* WHAT YOU ARE ASKED TO DO
Each line of the listing below that includes "well" must be copied.

* LISTED ENTRIES
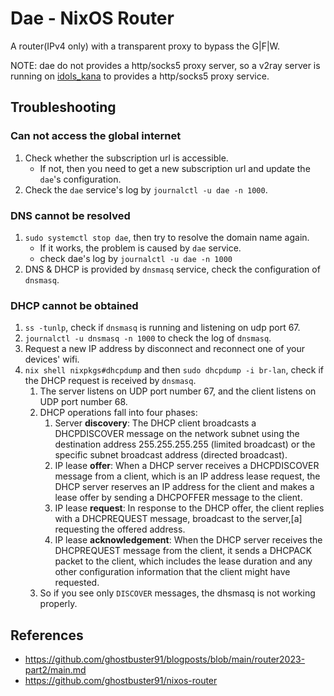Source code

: # Dae - NixOS Router

A router(IPv4 only) with a transparent proxy to bypass the G|F|W.

NOTE: dae do not provides a http/socks5 proxy server, so a v2ray server is running on
[idols_kana](../idols_kana/proxy.nix) to provides a http/socks5 proxy service.

## Troubleshooting

### Can not access the global internet

1. Check whether the subscription url is accessible.
   - If not, then you need to get a new subscription url and update the `dae`'s configuration.
1. Check the `dae` service's log by `journalctl -u dae -n 1000`.

### DNS cannot be resolved

1. `sudo systemctl stop dae`, then try to resolve the domain name again.
   - If it works, the problem is caused by `dae` service.
   - check dae's log by `journalctl -u dae -n 1000`
1. DNS & DHCP is provided by `dnsmasq` service, check the configuration of `dnsmasq`.

### DHCP cannot be obtained

1. `ss -tunlp`, check if `dnsmasq` is running and listening on udp port 67.
1. `journalctl -u dnsmasq -n 1000` to check the log of `dnsmasq`.
1. Request a new IP address by disconnect and reconnect one of your devices' wifi.
1. `nix shell nixpkgs#dhcpdump` and then `sudo dhcpdump -i br-lan`, check if the DHCP request is
   received by `dnsmasq`.
   1. The server listens on UDP port number 67, and the client listens on UDP port number 68.
   1. DHCP operations fall into four phases:
      1. Server **discovery**: The DHCP client broadcasts a DHCPDISCOVER message on the network
         subnet using the destination address 255.255.255.255 (limited broadcast) or the specific
         subnet broadcast address (directed broadcast).
      1. IP lease **offer**: When a DHCP server receives a DHCPDISCOVER message from a client, which
         is an IP address lease request, the DHCP server reserves an IP address for the client and
         makes a lease offer by sending a DHCPOFFER message to the client.
      1. IP lease **request**: In response to the DHCP offer, the client replies with a DHCPREQUEST
         message, broadcast to the server,[a] requesting the offered address.
      1. IP lease **acknowledgement**: When the DHCP server receives the DHCPREQUEST message from
         the client, it sends a DHCPACK packet to the client, which includes the lease duration and
         any other configuration information that the client might have requested.
   1. So if you see only `DISCOVER` messages, the dhsmasq is not working properly.

## References

- <https://github.com/ghostbuster91/blogposts/blob/main/router2023-part2/main.md>
- <https://github.com/ghostbuster91/nixos-router>
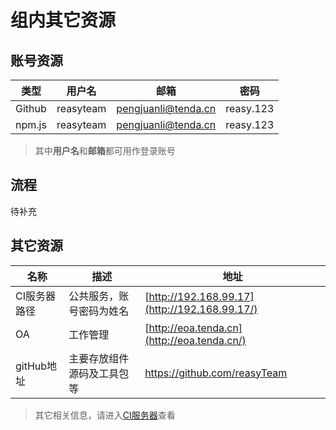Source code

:# 组内其它资源

## 账号资源

| 类型   | 用户名    | 邮箱                | 密码      |
| ------ | --------- | ------------------- | --------- |
| Github | reasyteam | pengjuanli@tenda.cn | reasy.123 |
| npm.js | reasyteam | pengjuanli@tenda.cn | reasy.123 |

> 其中**用户名**和**邮箱**都可用作登录账号

## 流程

待补充

## 其它资源

| 名称         | 描述                       | 地址                                          |
| ------------ | -------------------------- | --------------------------------------------- |
| CI服务器路径 | 公共服务，账号密码为姓名   | [http://192.168.99.17](http://192.168.99.17/) |
| OA           | 工作管理                   | [http://eoa.tenda.cn](http://eoa.tenda.cn/)   |
| gitHub地址   | 主要存放组件源码及工具包等 | https://github.com/reasyTeam                  |

> 其它相关信息，请进入[CI服务器](http://192.168.99.17#/resources/work)查看

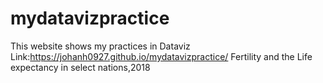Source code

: # mydatavizpractice
This website shows my practices in Dataviz
Link:https://johanh0927.github.io/mydatavizpractice/
Fertility and the Life expectancy in select nations,2018
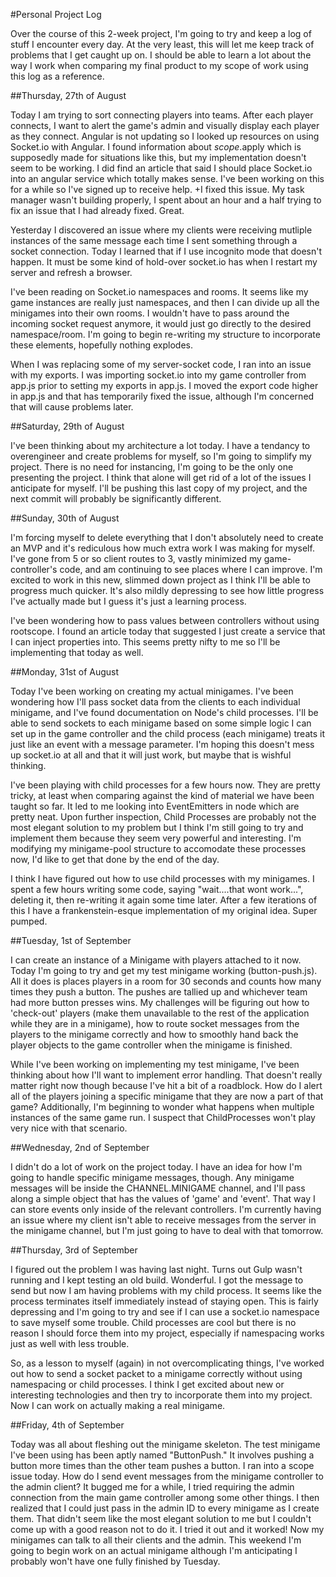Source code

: #Personal Project Log

Over the course of this 2-week project, I'm going to try and keep a log of stuff I encounter every day. At the very least, this will
let me keep track of problems that I get caught up on. I should be able to learn a lot about the way I work when comparing my final
product to my scope of work using this log as a reference.

##Thursday, 27th of August

Today I am trying to sort connecting players into teams. After each player connects, I want to alert the game's admin and visually display each player as they connect. Angular is not updating so I looked up resources on using Socket.io with Angular. I found information about $scope.$apply which is supposedly made for situations like this, but my implementation doesn't seem to be working. I did find an article that said I should place Socket.io into an angular service which totally makes sense. I've been working on this for a while so I've signed up to receive help.
+I fixed this issue. My task manager wasn't building properly, I spent about an hour and a half trying to fix an issue that I had already fixed. Great.

Yesterday I discovered an issue where my clients were receiving mutliple instances of the same message each time I sent something through a socket connection. Today I learned that if I use incognito mode that doesn't happen. It must be some kind of hold-over socket.io has when I restart my server and refresh a browser.

I've been reading on Socket.io namespaces and rooms. It seems like my game instances are really just namespaces, and then I can divide up all the minigames into their own rooms. I wouldn't have to pass around the incoming socket request anymore, it would just go directly to the desired namespace/room. I'm going to begin re-writing my structure to incorporate these elements, hopefully nothing explodes. 

When I was replacing some of my server-socket code, I ran into an issue with my exports. I was importing socket.io into my game controller from app.js prior to setting my exports in app.js. I moved the export code higher in app.js and that has temporarily fixed the issue, although I'm concerned that will cause problems later. 

##Saturday, 29th of August

I've been thinking about my architecture a lot today. I have a tendancy to overengineer and create problems for myself, so I'm going to simplify my project. There is no need for instancing, I'm going to be the only one presenting the project. I think that alone will get rid of a lot of the issues I anticipate for myself. I'll be pushing this last copy of my project, and the next commit will probably be significantly different.

##Sunday, 30th of August

I'm forcing myself to delete everything that I don't absolutely need to create an MVP and it's rediculous how much extra work I was making for myself. I've gone from 5 or so client routes to 3, vastly minimized my game-controller's code, and am continuing to see places where I can improve. I'm excited to work in this new, slimmed down project as I think I'll be able to progress much quicker.
It's also mildly depressing to see how little progress I've actually made but I guess it's just a learning process.

I've been wondering how to pass values between controllers without using rootscope. I found an article today that
suggested I just create a service that I can inject properties into. This seems pretty nifty to me so I'll be implementing
that today as well.

##Monday, 31st of August

Today I've been working on creating my actual minigames. I've been wondering how I'll pass socket data from the clients to each individual minigame,
and I've found documentation on Node's child processes. I'll be able to send sockets to each minigame based on some simple logic I can set up
in the game controller and the child process (each minigame) treats it just like an event with a message parameter. I'm hoping this doesn't
mess up socket.io at all and that it will just work, but maybe that is wishful thinking.

I've been playing with child processes for a few hours now. They are pretty tricky, at least when comparing against the kind of material we have
been taught so far. It led to me looking into EventEmitters in node which are pretty neat. Upon further inspection, Child Processes are probably
not the most elegant solution to my problem but I think I'm still going to try and implement them because they seem very powerful and interesting.
I'm modifying my minigame-pool structure to accomodate these processes now, I'd like to get that done by the end of the day.

I think I have figured out how to use child processes with my minigames. I spent a few hours writing some code, saying "wait....that wont work...",
deleting it, then re-writing it again some time later. After a few iterations of this I have a frankenstein-esque implementation of my original idea.
Super pumped.

##Tuesday, 1st of September

I can create an instance of a Minigame with players attached to it now. Today I'm going to try and get my test minigame working (button-push.js).
All it does is places players in a room for 30 seconds and counts how many times they push a button. The pushes are tallied up and whichever
team had more button presses wins. My challenges will be figuring out how to 'check-out' players (make them unavailable to the rest of
the application while they are in a minigame), how to route socket messages from the players to the minigame correctly and how to
smoothly hand back the player objects to the game controller when the minigame is finished.

While I've been working on implementing my test minigame, I've been thinking about how I'll want to implement error handling. That doesn't really
matter right now though because I've hit a bit of a roadblock. How do I alert all of the players joining a specific minigame that they
are now a part of that game? Additionally, I'm beginning to wonder what happens when multiple instances of the same game run. I suspect
that ChildProcesses won't play very nice with that scenario.

##Wednesday, 2nd of September

I didn't do a lot of work on the project today. I have an idea for how I'm going to handle specific minigame messages, though. Any minigame messages
will be inside the CHANNEL.MINIGAME channel, and I'll pass along a simple object that has the values of 'game' and 'event'. That way I can store events
only inside of the relevant controllers. I'm currently having an issue where my client isn't able to receive messages from the server in the minigame channel,
but I'm just going to have to deal with that tomorrow.

##Thursday, 3rd of September

I figured out the problem I was having last night. Turns out Gulp wasn't running and I kept testing an old build. Wonderful.
I got the message to send but now I am having problems with my child process. It seems like the process terminates itself immediately
instead of staying open. This is fairly depressing and I'm going to try and see if I can use a socket.io namespace to save myself some
trouble. Child processes are cool but there is no reason I should force them into my project, especially if namespacing works just as
well with less trouble.

So, as a lesson to myself (again) in not overcomplicating things, I've worked out how to send a socket packet to a minigame correctly
without using namespacing or child processes. I think I get excited about new or interesting technologies and then try to incorporate
them into my project. Now I can work on actually making a real minigame.

##Friday, 4th of September

Today was all about fleshing out the minigame skeleton. The test minigame I've been using has been aptly named "ButtonPush." It involves
pushing a button more times than the other team pushes a button. I ran into a scope issue today. How do I send event messages from the minigame
controller to the admin client? It bugged me for a while, I tried requiring the admin connection from the main game controller among some other
things. I then realized that I could just pass in the admin ID to every minigame as I create them. That didn't seem like the most
elegant solution to me but I couldn't come up with a good reason not to do it. I tried it out and it worked! Now my minigames can talk
to all their clients and the admin. This weekend I'm going to begin work on an actual minigame although I'm anticipating I probably won't
have one fully finished by Tuesday.


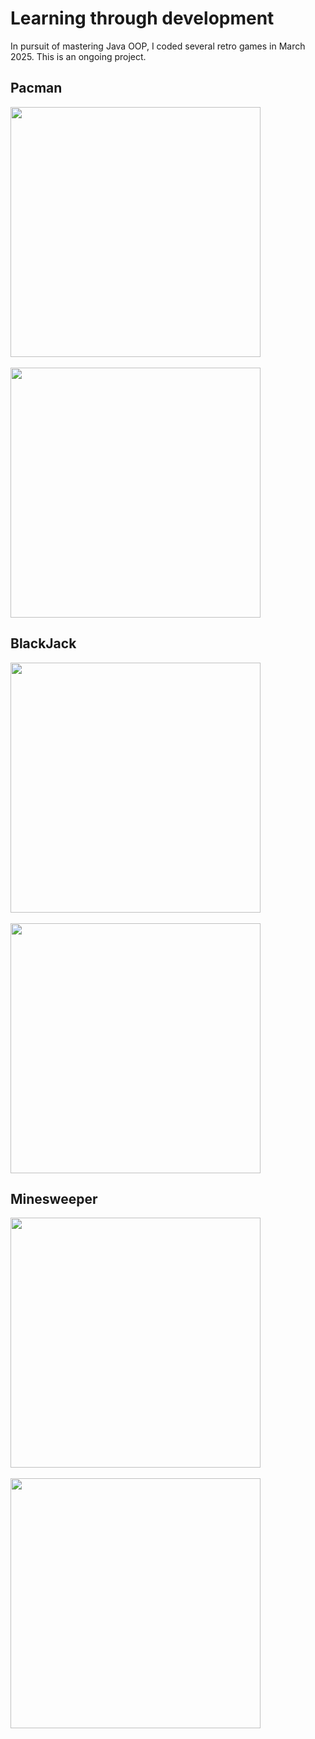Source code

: # Learning through development
In pursuit of mastering Java OOP, I coded several retro games in March 2025. This is an ongoing project.

## Pacman
<img src="https://github.com/user-attachments/assets/5204f56b-793a-4236-ae9b-352cfaaed7f2" width=400>
<br></br>
<img src="https://github.com/user-attachments/assets/f45430a8-a4db-4d4b-a573-d7ebfdc22258" width=400>


## BlackJack
<img src="https://github.com/user-attachments/assets/525d422d-e3b0-4e0a-9fd6-dfda3b61843d" width=400>
<br></br>
<img src="https://github.com/user-attachments/assets/41a6cfcd-9d1a-46cf-830c-06afea3b74c3" width=400>

## Minesweeper
<img src="https://github.com/user-attachments/assets/c2a3e9ed-3bca-46e7-9b49-5cec08a448ca" width=400>
<br></br>
<img src="https://github.com/user-attachments/assets/5d9f3e9c-0da3-49b0-b64b-27643d26e52a" width=400>
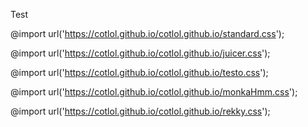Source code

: Test

@import url('https://cotlol.github.io/cotlol.github.io/standard.css');

@import url('https://cotlol.github.io/cotlol.github.io/juicer.css');

@import url('https://cotlol.github.io/cotlol.github.io/testo.css');

@import url('https://cotlol.github.io/cotlol.github.io/monkaHmm.css');

@import url('https://cotlol.github.io/cotlol.github.io/rekky.css');
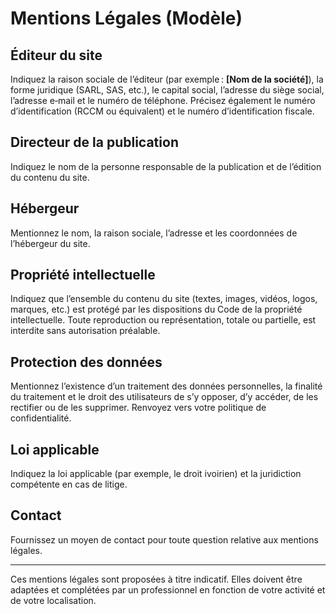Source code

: # Mentions Légales (Modèle)

<!--
Les mentions légales sont obligatoires pour tout site web édité à titre
professionnel. Ce modèle doit être adapté en fonction de votre structure
(juridique, localisation, hébergement) et des exigences locales.
-->

## Éditeur du site

Indiquez la raison sociale de l’éditeur (par exemple : **[Nom de la société]**),
la forme juridique (SARL, SAS, etc.), le capital social, l’adresse du siège
social, l’adresse e‑mail et le numéro de téléphone. Précisez également le
numéro d’identification (RCCM ou équivalent) et le numéro d’identification
fiscale.

## Directeur de la publication

Indiquez le nom de la personne responsable de la publication et de l’édition du
contenu du site.

## Hébergeur

Mentionnez le nom, la raison sociale, l’adresse et les coordonnées de
l’hébergeur du site.

## Propriété intellectuelle

Indiquez que l’ensemble du contenu du site (textes, images, vidéos, logos,
marques, etc.) est protégé par les dispositions du Code de la propriété
intellectuelle. Toute reproduction ou représentation, totale ou partielle, est
interdite sans autorisation préalable.

## Protection des données

Mentionnez l’existence d’un traitement des données personnelles, la finalité du
traitement et le droit des utilisateurs de s’y opposer, d’y accéder, de les
rectifier ou de les supprimer. Renvoyez vers votre politique de
confidentialité.

## Loi applicable

Indiquez la loi applicable (par exemple, le droit ivoirien) et la juridiction
compétente en cas de litige.

## Contact

Fournissez un moyen de contact pour toute question relative aux mentions
légales.

---

Ces mentions légales sont proposées à titre indicatif. Elles doivent être
adaptées et complétées par un professionnel en fonction de votre activité et de
votre localisation.
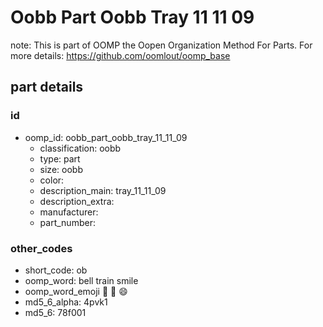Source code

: # Oobb Part Oobb Tray 11 11 09  

note: This is part of OOMP the Oopen Organization Method For Parts. For more details: https://github.com/oomlout/oomp_base

##  part details





### id
* oomp_id: oobb_part_oobb_tray_11_11_09
  * classification: oobb
  * type: part
  * size: oobb
  * color: 
  * description_main: tray_11_11_09
  * description_extra: 
  * manufacturer: 
  * part_number: 

### other_codes
* short_code: ob
* oomp_word: bell train smile
* oomp_word_emoji :bell: :train: :smile:
* md5_6_alpha: 4pvk1
* md5_6: 78f001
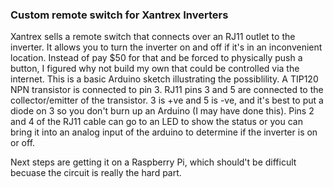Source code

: ### Custom remote switch for Xantrex Inverters

Xantrex sells a remote switch that connects over an RJ11 outlet to the inverter. It allows you to turn the inverter on and off if it's in an inconvenient location. Instead of pay $50 for that and be forced to physically push a button, I figured why not build my own that could be controlled via the internet. This is a basic Arduino sketch illustrating the possiblility. A TIP120 NPN transistor is connected to pin 3. RJ11 pins 3 and 5 are connected to the collector/emitter of the transistor. 3 is +ve and 5 is -ve, and it's best to put a diode on 3 so you don't burn up an Arduino (I may have done this). Pins 2 and 4 of the RJ11 cable can go to an LED to show the status or you can bring it into an analog input of the arduino to determine if the inverter is on or off.

Next steps are getting it on a Raspberry Pi, which should't be difficult becuase the circuit is really the hard part.
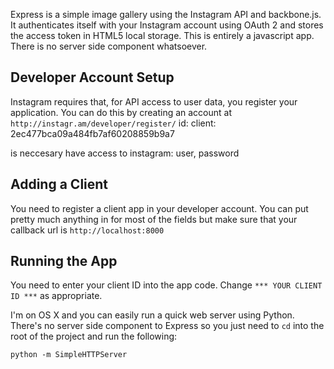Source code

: Express is a simple image gallery using the Instagram API and backbone.js. It
authenticates itself with your Instagram account using OAuth 2 and stores the
access token in HTML5 local storage. This is entirely a javascript app. There
is no server side component whatsoever.

## Developer Account Setup

Instagram requires that, for API access to user data, you register your
application. You can do this by creating an account at `http://instagr.am/developer/register/`
id: client: 2ec477bca09a484fb7af60208859b9a7

is neccesary have access to instagram:  user, password

## Adding a Client

You need to register a client app in your developer account. You can put pretty
much anything in for most of the fields but make sure that your callback url is
`http://localhost:8000`

## Running the App

You need to enter your client ID into the app code. Change `*** YOUR CLIENT ID
***` as appropriate.

I'm on OS X and you can easily run a quick web server using Python. There's no
server side component to Express so you just need to `cd` into the root of the
project and run the following:

    python -m SimpleHTTPServer



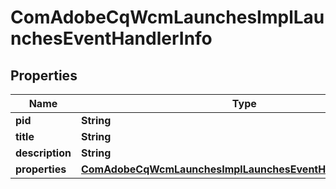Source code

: 

# ComAdobeCqWcmLaunchesImplLaunchesEventHandlerInfo

## Properties

Name | Type | Description | Notes
------------ | ------------- | ------------- | -------------
**pid** | **String** |  |  [optional]
**title** | **String** |  |  [optional]
**description** | **String** |  |  [optional]
**properties** | [**ComAdobeCqWcmLaunchesImplLaunchesEventHandlerProperties**](ComAdobeCqWcmLaunchesImplLaunchesEventHandlerProperties.md) |  |  [optional]



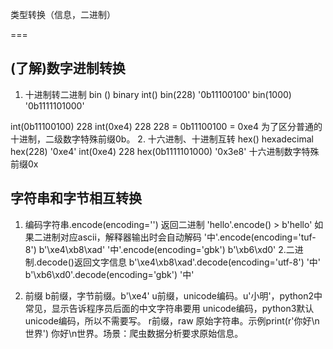类型转换（信息，二进制）

===
## (了解)数字进制转换
1. 十进制转二进制 bin ()  binary  int()
bin(228)  '0b11100100'
bin(1000) '0b1111101000'

int(0b11100100)   228
int(0xe4)     228
228 = 0b11100100 = 0xe4
为了区分普通的十进制，二级数字特殊前缀0b。
2. 十六进制、十进制互转 hex()  hexadecimal
hex(228)  '0xe4'
int(0xe4)  228
hex(0b1111101000)  '0x3e8'
十六进制数字特殊前缀0x

## 字符串和字节相互转换
1. 编码字符串.encode(encoding='') 返回二进制
'hello'.encode() > b'hello'
如果二进制对应ascii，解释器输出时会自动解码
'中'.encode(encoding='tuf-8') b'\xe4\xb8\xad'
'中'.encode(encoding='gbk') b'\xb6\xd0'
2.二进制.decode()返回文字信息
b'\xe4\xb8\xad'.decode(encoding='utf-8')
'中'
b'\xb6\xd0'.decode(encoding='gbk')
'中'

3. 前缀
 b前缀，字节前缀。b'\xe4'
 u前缀，unicode编码。u'小明'，python2中常见，显示告诉程序员后面的中文字符串要用
 unicode编码，python3默认unicode编码，所以不需要写。
 r前缀，raw 原始字符串。示例print(r'你好\n世界')
 你好\n世界。场景：爬虫数据分析要求原始信息。


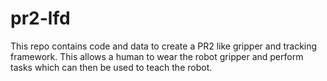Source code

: pr2-lfd
=======

This repo contains code and data to create a PR2 like gripper and tracking framework. This allows a human to wear the robot gripper and perform tasks which can then be used to teach the robot. 
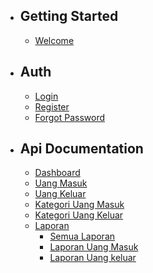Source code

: - ## Getting Started
    - [Welcome](/{{route}}/{{version}}/welcome)
- ## Auth
    - [Login](/{{route}}/{{version}}/auth/login)
    - [Register](/{{route}}/{{version}}/auth/register)
    - [Forgot Password](/{{route}}/{{version}}/auth/forgot)
    
- ## Api Documentation
    - [Dashboard](/{{route}}/{{version}}/account/dashboard)
    - [Uang Masuk](/{{route}}/{{version}}/account/debit)
    - [Uang Keluar](/{{route}}/{{version}}/account/credit)  
    - [Kategori Uang Masuk](/{{route}}/{{version}}/account/kategori_debit)
    - [Kategori Uang Keluar](/{{route}}/{{version}}/account/kategori_credit)  
    - [Laporan](/{{route}}/{{version}}/account/laporan)
        - [Semua Laporan](/{{route}}/{{version}}/account/laporan_all)
        - [Laporan Uang Masuk](/{{route}}/{{version}}/account/laporan_debit)
        - [Laporan Uang keluar](/{{route}}/{{version}}/account/laporan_credit)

* WRITTEN SOLUTION
that today as well.
well with less trouble.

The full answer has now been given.